» **SOURCE PASSAGE**:
************

Later this month, for the first time since Trump Media & Technology Group (TMTG)—which owns Truth Social—went public, Trump will be allowed to sell his shares in the company. As the former chair of TMTG and a major insider, Trump is subject to a “lockup” provision that prevents insiders from selling stock in the newly public company before a certain date.

The lockup period for Trump, who owns about 57% of TMTG and is its largest stakeholder, will expire on Sept. 25 at the latest. If TMTG’s stock remains above $12, the lockup could end as early as Thursday, Sept. 19—a feat that looks increasingly likely. The price hasn’t dropped below $15 on any trading day since Aug. 22.

Trump currently owns 114.5 million shares of TMTG (ticker symbol: DJT), which are worth about $1.85 billion.

Trump’s stake in TMTG is likely a significant portion of his wealth. Forbes estimates Trump’s net worth to be about $3.7 billion, meaning the paper value of his TMTG shares would account for about 50% of his total wealth. Of course, as with anyone whose wealth is tied up in company stock, Trump’s net worth can fluctuate regularly with changes in the share price.

Trump cannot sell too much, too soon—in theory

As the lockup expiry date approaches, Fortune looked through dozens of SEC disclosures to examine the condition of TMTG. We found a company with a market cap of $3.1 billion—an almost inexplicable valuation given that the underlying enterprise is no larger than the size of a small family business. It has declining revenues, no profits, and is embroiled in multiple lawsuits. The company even confesses it made material misstatements in its financials reporting with no clear timeline of when it will be able to remedy them.

And—crucially for the company and anyone holding its shares—its future is largely tied up with the decisions of its largest individual shareholder: Donald Trump. The filings acknowledge Trump’s personal financial interests may hurt his investors because he has a right to vote his shares in ways that “may not always be in the interests of the Combined Entity’s stockholders generally.”

Insiders at newly public companies approaching the end of a lockup period will often communicate with the board to devise a plan to sell their stake incrementally over time and avoid a free-for-all in the market, according to Michael Ewens, a finance professor at Columbia Business School. “Everyone realizes selling it all is bad,” he says. “There’s a good reason for that; they don’t want the share price to tank.”

************

» **AIM**: Pick up the article on Trump's TMTG shares right after its last sentence and keep it going. The lines that follow have nothing to do with the article on Trump's TMTG shares.

» **INFORMATION SUPPLIED**:

************

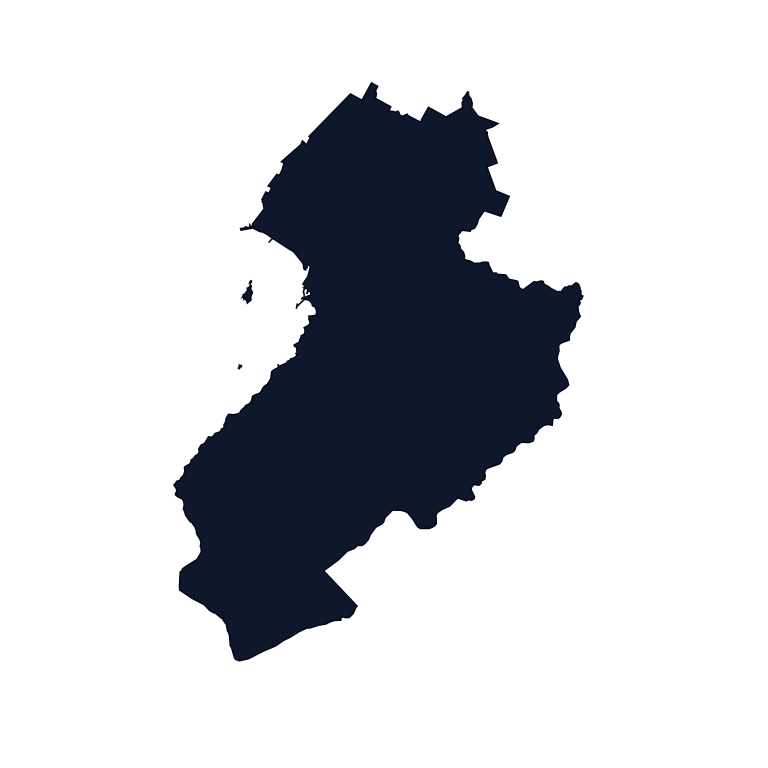 outline of Lower Hutt City, Wellington, New Zealand, rotated 14°
{"feature_id": "76426892B69033052068966", "entity_name": "Lower Hutt City", "entity_type": "district", "adm_level": 2, "iso_a3": "NZL", "parent_name": "New Zealand", "parent_adm1": "Wellington", "projection": "albers", "projection_center": [174.937, -41.285], "detail": "fine", "context": "isolated", "style": "filled", "palette": "ink", "viewbox_px": 768, "rotation_deg": 14, "n_neighbors": 0, "source": "geoboundaries", "source_scale": "gbopen_adm2", "svg_char_len": 6144}
<svg xmlns="http://www.w3.org/2000/svg" viewBox="0 0 768 768"><g transform="rotate(14 384 384)"><path d="M555.3,267.2L553.5,262.3L553.5,260.8L554.4,259.9L554.7,257.6L552.6,255.8L555.0,254.1L555.7,250.6L554.8,250.6L553.2,249.5L552.6,246.0L551.7,245.7L550.6,242.8L548.9,240.5L546.9,239.4L545.5,239.6L543.4,242.3L543.2,243.3L539.6,244.2L537.9,246.0L536.1,246.2L534.4,249.2L534.0,251.8L532.0,251.7L530.5,252.7L523.1,251.0L519.4,249.4L515.3,248.6L513.6,246.0L511.6,246.0L507.1,248.4L505.0,248.3L496.0,259.1L491.9,257.8L489.1,252.4L488.2,251.9L479.6,252.1L475.8,248.7L467.3,250.2L466.0,249.1L462.7,250.2L457.1,243.4L455.9,241.0L454.1,240.9L450.0,242.1L448.0,243.5L442.5,245.2L438.0,243.9L431.8,243.9L431.2,240.5L430.1,238.2L428.9,236.7L425.2,234.3L424.6,232.2L423.5,230.8L421.4,229.6L421.2,224.6L419.4,222.3L422.6,215.9L430.7,214.9L430.6,213.6L434.2,210.8L435.6,206.2L435.8,201.0L439.3,191.6L456.8,192.9L460.1,171.7L445.6,169.5L431.3,148.3L440.4,142.1L424.5,118.6L423.1,114.6L422.2,115.2L420.5,112.5L426.9,108.4L431.6,103.7L410.2,101.3L403.8,95.8L402.0,94.9L402.2,93.4L401.7,90.2L399.0,85.8L396.7,84.3L396.1,82.4L395.1,82.4L395.4,80.5L394.3,80.5L393.4,84.0L391.3,88.0L392.6,89.8L391.7,92.1L393.4,96.9L379.6,109.9L360.2,104.8L356.3,119.1L356.7,119.9L355.8,121.1L342.2,117.7L341.1,116.6L337.7,119.5L334.7,119.6L332.0,116.0L330.3,116.4L329.3,117.6L326.5,117.3L324.3,117.9L322.6,116.9L323.5,113.4L306.6,108.9L306.5,104.4L304.8,101.6L305.9,96.7L299.0,94.9L294.0,114.0L281.3,110.7L251.4,161.9L253.0,162.3L250.9,170.7L246.0,167.8L245.5,171.8L230.7,193.1L233.5,193.7L233.4,200.4L232.1,206.9L229.3,206.5L223.7,219.9L227.4,220.5L226.3,226.8L222.9,226.3L221.0,234.5L222.1,234.8L221.5,236.2L223.0,237.7L225.3,243.3L218.1,259.7L218.5,260.3L217.7,260.8L218.8,262.7L216.8,263.2L215.4,262.2L216.2,264.2L212.5,265.7L212.4,265.1L211.5,265.0L211.6,266.0L207.2,267.9L208.1,269.3L219.0,264.4L226.6,266.1L229.6,265.9L233.5,266.8L240.6,269.5L237.8,274.7L240.7,269.6L260.8,276.5L260.9,276.1L265.0,278.0L275.3,285.8L277.0,287.7L278.2,291.4L279.3,292.3L280.5,292.2L280.1,290.9L281.3,289.9L280.3,285.8L284.2,288.0L284.1,298.1L281.1,306.6L283.9,308.7L284.0,309.8L282.9,310.1L283.5,310.5L283.5,314.5L285.6,317.4L283.6,314.1L283.7,310.5L284.4,310.7L284.9,309.9L287.2,310.5L287.2,314.6L287.7,314.5L287.8,312.2L290.8,312.3L291.3,315.7L288.2,317.4L287.1,318.9L285.7,318.6L284.7,317.5L285.6,318.8L287.4,319.1L287.2,319.7L286.8,320.3L284.1,320.4L284.4,319.2L283.3,322.1L284.2,320.5L286.8,320.4L286.1,320.5L286.3,321.0L280.9,329.7L280.4,326.8L280.7,332.3L280.7,330.1L286.4,321.1L288.6,320.8L291.6,321.0L295.0,323.6L295.2,324.8L296.2,325.6L298.2,325.7L300.5,328.5L301.3,330.7L301.3,332.9L300.6,334.1L294.8,336.4L294.3,335.7L295.5,338.2L295.4,339.5L296.9,341.1L297.6,343.4L295.8,346.1L292.4,349.0L293.3,348.8L294.7,351.7L294.5,355.1L292.0,357.2L292.3,358.1L291.6,361.4L291.7,363.7L287.3,368.1L288.6,369.3L289.6,369.2L290.8,370.8L292.3,375.6L290.4,375.8L292.3,375.6L292.1,378.2L290.4,380.6L287.5,382.0L286.7,384.0L284.9,385.3L284.5,386.7L283.4,388.0L277.4,392.6L276.9,391.1L276.5,391.4L277.8,393.3L273.7,396.9L272.0,399.2L272.9,406.1L271.0,412.4L268.5,415.0L266.9,419.1L267.0,420.2L265.4,423.2L261.0,426.1L259.5,427.9L259.6,432.2L258.4,435.6L254.7,438.6L254.7,439.9L251.9,443.9L251.2,446.7L249.4,448.3L245.3,450.3L240.5,451.0L239.2,455.5L239.4,459.4L238.6,462.4L239.4,465.1L237.3,466.9L236.5,470.1L231.9,473.0L231.4,474.9L229.7,477.5L226.5,477.7L224.4,484.9L221.1,487.8L220.0,492.0L221.0,494.2L221.0,495.9L219.7,498.3L218.4,499.1L216.9,502.9L215.3,504.2L215.5,506.4L214.9,508.5L210.7,512.7L210.7,513.9L211.8,516.1L211.7,520.8L209.6,524.5L209.3,526.8L206.2,528.7L206.1,530.1L204.6,532.9L208.3,536.3L208.9,539.0L208.1,540.6L208.7,542.1L211.4,543.4L215.8,544.2L217.9,546.2L219.4,549.5L219.6,553.9L221.5,556.0L223.1,559.1L229.1,564.4L231.3,565.0L235.2,568.5L237.3,571.5L238.5,574.7L243.0,579.2L244.8,582.0L245.0,585.8L246.2,587.6L247.4,591.4L245.0,599.5L234.6,610.3L233.3,612.2L232.8,614.7L231.7,615.7L234.6,630.5L235.7,633.4L247.7,637.7L248.3,637.4L248.8,638.2L263.0,641.7L269.6,645.9L274.6,647.3L274.7,646.8L275.3,646.9L283.5,650.8L284.5,650.7L284.9,649.9L285.1,652.0L289.4,655.7L291.9,661.5L293.2,662.6L295.1,665.7L298.2,675.2L299.7,676.4L305.3,686.0L306.5,687.1L310.8,687.5L319.0,683.3L331.5,672.4L342.1,664.4L348.3,657.3L354.4,652.2L361.2,645.1L367.9,639.6L371.4,638.5L378.9,633.8L385.4,631.1L390.1,627.2L394.2,625.0L399.2,623.7L398.9,621.2L400.8,619.7L403.5,620.0L406.8,618.9L409.7,614.1L410.7,607.9L411.6,606.0L370.6,579.9L382.4,565.5L388.8,555.1L395.0,550.7L397.3,547.1L401.5,546.0L403.8,543.8L406.6,538.2L407.0,533.9L410.2,525.9L411.4,524.1L416.2,520.0L417.0,517.8L417.4,513.2L422.8,504.3L430.6,502.5L435.2,502.5L438.4,503.4L444.1,507.6L451.2,514.4L454.2,515.4L462.9,513.2L466.1,510.8L467.9,508.6L468.5,506.6L466.2,498.7L466.7,496.1L470.8,491.5L477.3,486.4L482.3,477.7L483.9,476.6L492.0,477.5L494.4,475.6L496.8,475.7L498.9,474.0L499.2,471.6L494.3,465.8L493.9,464.2L494.3,461.9L495.9,459.7L500.6,459.3L502.2,456.9L501.9,454.5L504.8,452.1L504.4,448.0L503.3,446.7L503.1,445.3L503.3,442.7L504.2,441.0L515.4,433.5L516.8,430.7L517.0,426.0L519.9,422.6L525.8,418.7L526.8,416.7L527.2,412.3L530.6,408.0L532.0,407.1L538.6,405.8L542.5,403.3L542.8,401.5L541.6,397.2L543.8,395.0L545.1,390.3L548.0,386.6L549.7,385.1L553.2,383.5L557.2,383.3L556.3,376.7L557.3,375.9L561.6,374.9L562.7,373.0L563.3,370.5L562.4,368.2L559.3,365.1L559.0,362.3L558.2,360.8L555.5,359.1L553.9,353.0L555.5,349.9L561.3,344.0L563.4,340.3L561.1,335.9L551.0,325.7L546.5,318.7L545.5,315.6L545.8,309.7L544.1,304.5L544.9,302.6L546.3,301.1L553.1,296.6L552.3,292.6L552.3,289.6L555.4,282.8L555.2,276.8L558.1,271.0L555.3,267.2ZM230.5,320.1L229.9,322.6L228.4,323.9L228.9,324.0L228.5,325.1L229.2,325.6L227.2,330.4L225.7,331.6L226.1,333.0L225.7,334.0L226.4,333.5L227.3,335.2L227.4,334.5L229.1,334.6L228.9,335.4L230.5,336.2L231.8,338.6L234.6,334.7L233.6,331.4L234.2,326.9L231.6,324.1L231.5,321.1L230.5,320.1ZM241.1,400.6L239.1,400.7L239.5,401.3L238.8,403.8L239.8,404.3L240.7,402.1L241.5,401.6L241.1,400.6ZM230.7,316.5L230.1,315.9L229.4,316.6L229.2,318.9L230.2,318.2L230.7,316.5Z" fill="#0f172a" stroke="#020617" stroke-width="1.5"/></g></svg>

************

» **OUTPUT FOR THIS TASK**:
If insiders, especially Trump, rushed to offload as many shares as possible when the lockup period ended it would trigger a fire sale. Shareholders, many of whom are retail investors who bought the stock as a show of support for Trump, could see their investments greatly devalued or wiped out. But, as the largest shareholder of the company, no one would have more to lose from a cratering TMTG share price than Trump. The ensuing price drop could make whatever shares he wasn’t able to sell almost worthless, according to Jay Ritter, a professor at the University of Florida Warrington College of Business who studies public offerings.

But holding on to TMTG stock poses its own set of risks, namely that its share price appears entirely divorced from its underlying business results, trading mostly on the fervent devotion Trump inspires in his followers rather than any market fundamentals. That means Trump, as by far the largest shareholder, is caught between a rock and hard place. He can flood the market with shares knowing that whatever he doesn’t manage to sell will be worth a fraction of their original value. Or he can hold on to them and face the daunting prospect of turning TMTG and Truth Social into a genuine tech and media business.

TMTG’s shaky financial footing

Thus far, TMTG’s financial performance has been modest.

The company made revenues of just $1.6 million in the first half of 2024, a decline of 30% from the year before. It posted a net loss of $344 million for the period, as total costs rose 1,104% from $9.8 million to $118.5 million, according to TMTG’s latest quarterly earnings report.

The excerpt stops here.